According to documents obtained by The Mail on Sunday, the course proposes explaining the “rules about self-stimulation” in the Year Two lesson plan, provided to children between six and seven years old. The lessons are then continued in Years Four and Five, catered to children between eight and ten.

The ‘All About Me’ section of the Warwickshire County Council’s website explains that children should be taught that it is “very normal” to touch yourself, but should be done in private. At the same time, adults are discouraged from chastising children caught touching themselves, stressing that “all this serves to do is to make children feel guilty for enjoying their own bodies.”

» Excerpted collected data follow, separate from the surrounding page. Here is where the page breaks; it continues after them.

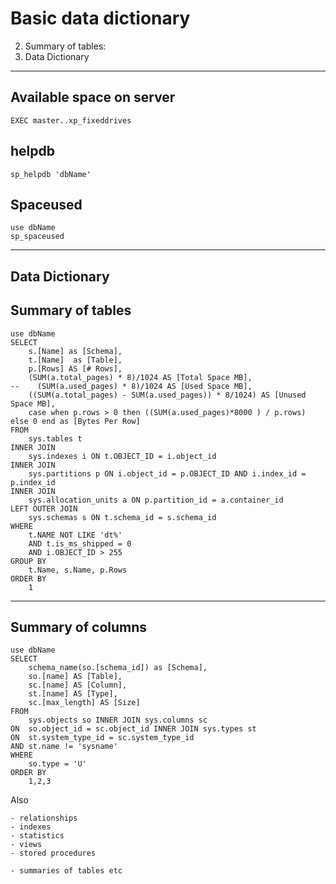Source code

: ﻿# Basic data dictionary

2. Summary of tables:
3. Data Dictionary

*****

## Available space on server

	EXEC master..xp_fixeddrives

## helpdb

    sp_helpdb 'dbName'

## Spaceused

    use dbName
    sp_spaceused

*****


## Data Dictionary

## Summary of tables

	use dbName
	SELECT
		s.[Name] as [Schema],
		t.[Name]  as [Table],
		p.[Rows] AS [# Rows],
		(SUM(a.total_pages) * 8)/1024 AS [Total Space MB],
	--    (SUM(a.used_pages) * 8)/1024 AS [Used Space MB],
		((SUM(a.total_pages) - SUM(a.used_pages)) * 8/1024) AS [Unused Space MB],
		case when p.rows > 0 then ((SUM(a.used_pages)*8000 ) / p.rows) else 0 end as [Bytes Per Row]
	FROM
		sys.tables t
	INNER JOIN
		sys.indexes i ON t.OBJECT_ID = i.object_id
	INNER JOIN
		sys.partitions p ON i.object_id = p.OBJECT_ID AND i.index_id = p.index_id
	INNER JOIN
		sys.allocation_units a ON p.partition_id = a.container_id
	LEFT OUTER JOIN
		sys.schemas s ON t.schema_id = s.schema_id
	WHERE
		t.NAME NOT LIKE 'dt%'
		AND t.is_ms_shipped = 0
		AND i.OBJECT_ID > 255
	GROUP BY
		t.Name, s.Name, p.Rows
	ORDER BY
		1

-----

## Summary of columns

	use dbName
	SELECT
		schema_name(so.[schema_id]) as [Schema],
		so.[name] AS [Table],
		sc.[name] AS [Column],
		st.[name] AS [Type],
		sc.[max_length] AS [Size]
	FROM
		sys.objects so INNER JOIN sys.columns sc
	ON 	so.object_id = sc.object_id INNER JOIN sys.types st
	ON 	st.system_type_id = sc.system_type_id
	AND	st.name != 'sysname'
	WHERE
		so.type = 'U'
	ORDER BY
		1,2,3


Also

	- relationships
	- indexes
	- statistics
	- views
	- stored procedures

	- summaries of tables etc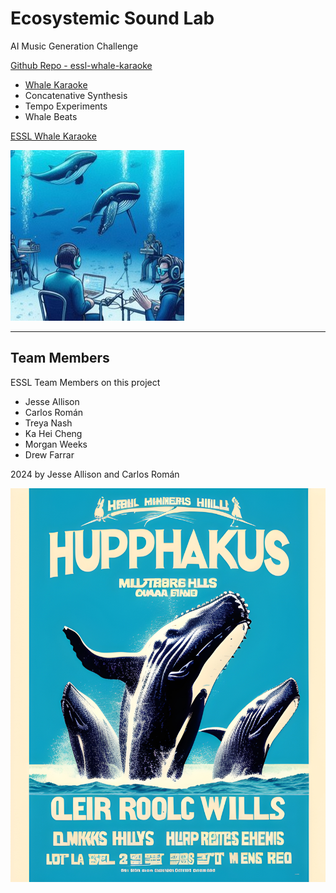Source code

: # Ecosystemic Sound Lab

AI Music Generation Challenge

[Github Repo - essl-whale-karaoke](https://github.com/lsu-emdm/essl-whale-karaoke)

- [Whale Karaoke](whale-karaoke.md)
- Concatenative Synthesis
- Tempo Experiments
- Whale Beats

[ESSL Whale Karaoke](https://emdm.cct.lsu.edu/research/esslab/essl-whale-karaoke/)

![Whale 1](media/whale_1.jpg)


<hr>

## Team Members

ESSL Team Members on this project

- Jesse Allison
- Carlos Román
- Treya Nash
- Ka Hei Cheng
- Morgan Weeks
- Drew Farrar


2024 by Jesse Allison and Carlos Román

![Hupphakus](media/Hupphakus-web.jpg)

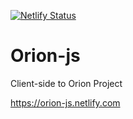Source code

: [![Netlify Status](https://api.netlify.com/api/v1/badges/e2db5fb2-8ffa-43d1-90ee-d537fa587e66/deploy-status)](https://app.netlify.com/sites/orion-js/deploys)

# Orion-js

Client-side to Orion Project

https://orion-js.netlify.com

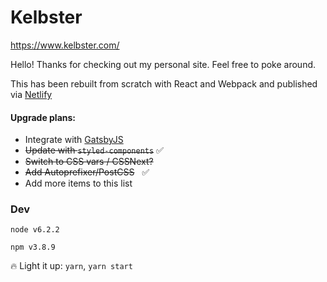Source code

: # Kelbster

https://www.kelbster.com/

Hello! Thanks for checking out my personal site. Feel free to poke around.

This has been rebuilt from scratch with React and Webpack and published via [Netlify](https://www.netlify.com/)

#### Upgrade plans:

- Integrate with [GatsbyJS](https://www.gatsbyjs.org/)
- ~~Update with `styled-components`~~ :white_check_mark:
- ~~Switch to CSS vars / CSSNext?~~
- ~~Add Autoprefixer/PostCSS~~ &nbsp; :white_check_mark:
- Add more items to this list

### Dev
`node v6.2.2`

`npm v3.8.9`

:fire: Light it up: `yarn`, `yarn start`

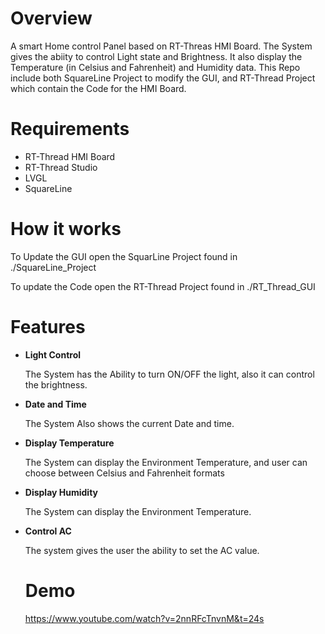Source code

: # Overview
A smart Home control Panel based on RT-Threas HMI Board. The System gives the abiity to control Light state and Brightness. It also display the Temperature (in Celsius and Fahrenheit) and Humidity data. This Repo include both SquareLine Project to modify the GUI, and RT-Thread Project which contain the Code for the HMI Board.


# Requirements
- RT-Thread HMI Board
- RT-Thread Studio
- LVGL
- SquareLine

# How it works
To Update the GUI open the SquarLine Project found in ./SquareLine_Project

To update the Code open the RT-Thread Project found in ./RT_Thread_GUI


# Features 
- <strong>Light Control</strong>

  The System has the Ability to turn ON/OFF the light, also it can control the brightness.
- <strong>Date and Time</strong>

  The System Also shows the current Date and time.
- <strong>Display Temperature</strong>

  The System can display the Environment Temperature, and user can choose between Celsius and Fahrenheit formats
- <strong>Display Humidity</strong>

  The System can display the Environment Temperature.
- <strong>Control AC</strong>

  The system gives the user the ability to set the AC value.


  # Demo
  https://www.youtube.com/watch?v=2nnRFcTnvnM&t=24s





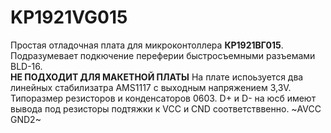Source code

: # KP1921VG015
Простая отладочная плата для микроконтоллера **КР1921ВГ015**. Подразумевает подкючение переферии быстросъемными разъемами BLD-16.  
**НЕ ПОДХОДИТ ДЛЯ МАКЕТНОЙ ПЛАТЫ**
На плате испоьзуется два линейных стабилизатра AMS1117 с выходным напряжением 3,3V.
Типоразмер резисторов и конденсаторов 0603.
D+ и D- на юсб имеют вывода под резисторы подтяжки к VCC и CND соответстввенно.
~AVCC GND2~
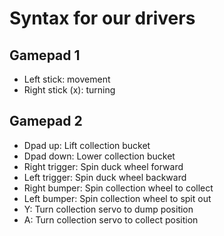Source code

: # Syntax for our drivers
## Gamepad 1
* Left stick: movement
* Right stick (x): turning

## Gamepad 2
* Dpad up: Lift collection bucket
* Dpad down: Lower collection bucket
* Right trigger: Spin duck wheel forward
* Left trigger: Spin duck wheel backward
* Right bumper: Spin collection wheel to collect
* Left bumper: Spin collection wheel to spit out
* Y: Turn collection servo to dump position
* A: Turn collection servo to collect position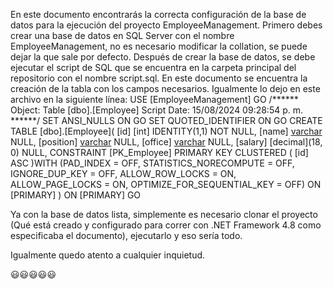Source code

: En este documento encontrarás la correcta configuración de la base de datos para la ejecución del proyecto EmployeeManagement.
Primero debes crear una base de datos en SQL Server con el nombre  EmployeeManagement, no es necesario modificar la collation, se puede dejar la que sale por defecto.
Después de crear la base de datos, se debe ejecutar el script de SQL que se encuentra en la carpeta principal del repositorio con el nombre script.sql.
En este documento se encuentra la creación de la tabla con los campos necesarios.
Igualmente lo dejo en este archivo en la siguiente línea:
USE [EmployeeManagement]
GO
/****** Object:  Table [dbo].[Employee]    Script Date: 15/08/2024 09:28:54 p. m. ******/
SET ANSI_NULLS ON
GO
SET QUOTED_IDENTIFIER ON
GO
CREATE TABLE [dbo].[Employee](
    [id] [int] IDENTITY(1,1) NOT NULL,
    [name] [varchar](500) NULL,
    [position] [varchar](500) NULL,
    [office] [varchar](500) NULL,
    [salary] [decimal](18, 0) NULL,
 CONSTRAINT [PK_Employee] PRIMARY KEY CLUSTERED 
(
    [id] ASC
)WITH (PAD_INDEX = OFF, STATISTICS_NORECOMPUTE = OFF, IGNORE_DUP_KEY = OFF, ALLOW_ROW_LOCKS = ON, ALLOW_PAGE_LOCKS = ON, OPTIMIZE_FOR_SEQUENTIAL_KEY = OFF) ON [PRIMARY]
) ON [PRIMARY]
GO

Ya con la base de datos lista, simplemente es necesario clonar el proyecto (Qué está creado y configurado para correr con .NET Framework 4.8 como especificaba el documento), ejecutarlo y eso sería todo.

Igualmente quedo atento a cualquier inquietud.

😃😃😃😃😃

However, concerns over the pilot scheme, launched ahead of the rollout of a national reform of the Relationship and Sex Education programme next September, began to flow in in during the summer, when parents at the Coten End Primary School in Warwick, one of the schools affected, confronted Jonny Hunt, a sex education consultant and one of the authors of All About Me, about what they felt was the overtly sexual content of a programme aimed at young children.

Hunt insisted that the concept of “self-stimulation or self-soothing” was “not sex education but actually information around safe and appropriate touching.”

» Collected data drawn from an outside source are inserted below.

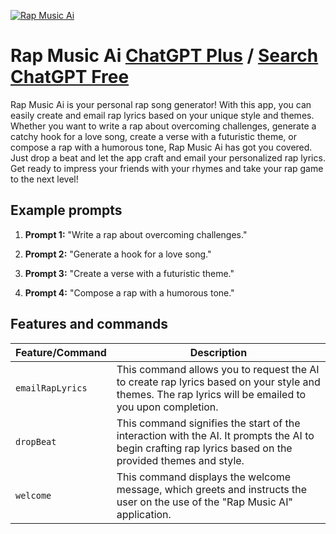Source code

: 
[![Rap Music Ai](https://files.oaiusercontent.com/file-lTtQ0dfKH3FzGU5I6v9lsIQf?se=2123-10-18T19%3A50%3A23Z&sp=r&sv=2021-08-06&sr=b&rscc=max-age%3D31536000%2C%20immutable&rscd=attachment%3B%20filename%3Df4167755-fe8f-4c44-bfcd-20c2b9e790ad.png&sig=s6fBGgH/tbvAiljlUs0T5kjVaq0ucZ5U7YILF8Q4qzc%3D)](https://chat.openai.com/g/g-zwuOLgG6b-rap-music-ai)

# Rap Music Ai [ChatGPT Plus](https://chat.openai.com/g/g-zwuOLgG6b-rap-music-ai) / [Search ChatGPT Free](https://gptcall.net/index.html#/?search=Rap%20Music%20Ai)

Rap Music Ai is your personal rap song generator! With this app, you can easily create and email rap lyrics based on your unique style and themes. Whether you want to write a rap about overcoming challenges, generate a catchy hook for a love song, create a verse with a futuristic theme, or compose a rap with a humorous tone, Rap Music Ai has got you covered. Just drop a beat and let the app craft and email your personalized rap lyrics. Get ready to impress your friends with your rhymes and take your rap game to the next level!

## Example prompts

1. **Prompt 1:** "Write a rap about overcoming challenges."

2. **Prompt 2:** "Generate a hook for a love song."

3. **Prompt 3:** "Create a verse with a futuristic theme."

4. **Prompt 4:** "Compose a rap with a humorous tone."


## Features and commands

| Feature/Command | Description |
| --- | --- |
| `emailRapLyrics` | This command allows you to request the AI to create rap lyrics based on your style and themes. The rap lyrics will be emailed to you upon completion. |
| `dropBeat` | This command signifies the start of the interaction with the AI. It prompts the AI to begin crafting rap lyrics based on the provided themes and style. |
| `welcome` | This command displays the welcome message, which greets and instructs the user on the use of the "Rap Music AI" application. |



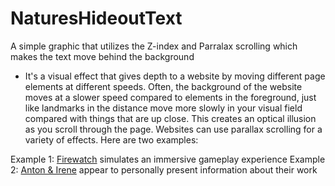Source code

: # NaturesHideoutText
A simple graphic that utilizes the Z-index and Parralax scrolling which makes the text move behind the background 

- It's a visual effect that gives depth to a website by moving different page elements at different speeds. Often, the background of the website moves at a slower speed compared to elements in the foreground, just like landmarks in the distance move more slowly in your visual field compared with things that are up close. This creates an optical illusion as you scroll through the page.
Websites can use parallax scrolling for a variety of effects. Here are two examples:

Example 1: [Firewatch](https://www.firewatchgame.com/) simulates an immersive gameplay experience
Example 2: [Anton & Irene](https://antonandirene.com/) appear to personally present information about their work
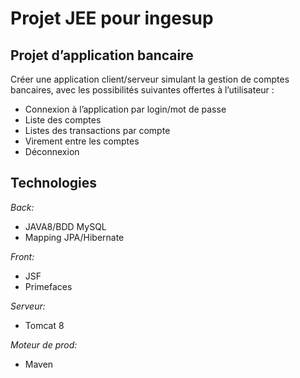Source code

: #   Projet JEE pour ingesup

## Projet d’application bancaire

Créer une application client/serveur simulant la gestion de comptes bancaires, avec les possibilités suivantes offertes à l’utilisateur :
-	Connexion à l’application par login/mot de passe
-	Liste des comptes
-	Listes des transactions par compte
-	Virement entre les comptes
-	Déconnexion

## Technologies

*Back:*
- JAVA8/BDD MySQL
- Mapping JPA/Hibernate

*Front:*
- JSF
- Primefaces

*Serveur:*
- Tomcat 8

*Moteur de prod:*
- Maven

“However uncomfortable adults may find it, children of all ages will self-stimulate from time to time,” he explained.

Not all parents found the explanation acceptable, however, with the Seymour family withdrawing their two sons from school during the week that the programme was being taught. “This sexualisation of our children is just totally inappropriate. They are calling it self-touching and they won’t use the term masturbation, but when you read it that’s exactly what they’re talking about,” Mathew Seymour, the boys’ father, said.

Warwickshire County Council insisted that the new lessons, which it will not be possible to opt out of starting next year, were perfectly appropriate, and “tailored to the age and development level of the children.”

“While some of the material may be sensitive to some, we believe it is important for children…to get clear and consistent information about this important, but often overlooked subject,” the Council said, in a statement quoted by The Daily Mail.

News about the controversial programme quickly spread online, with parents and concerned citizens blasting the initiative, calling it “child abuse,” and asking “why is this being allowed?!”

“What perverse, deranged idiot came out with this idea? How about teaching kids to read and write?” one angry user asked. “I’m so glad my kids are adults now – the education system has completely lost the plot!!” another chimed in. “Why aren’t teachers striking to prevent this??” another asked.

The discussion soon broke out into a debate about just what is the appropriate age or this subject to be taught, with most everyone agreeing that six years of age was simply too young.

Finally, some called on Secretary of State for Education Gavin Williamson and other officials to turn their attention to this issue.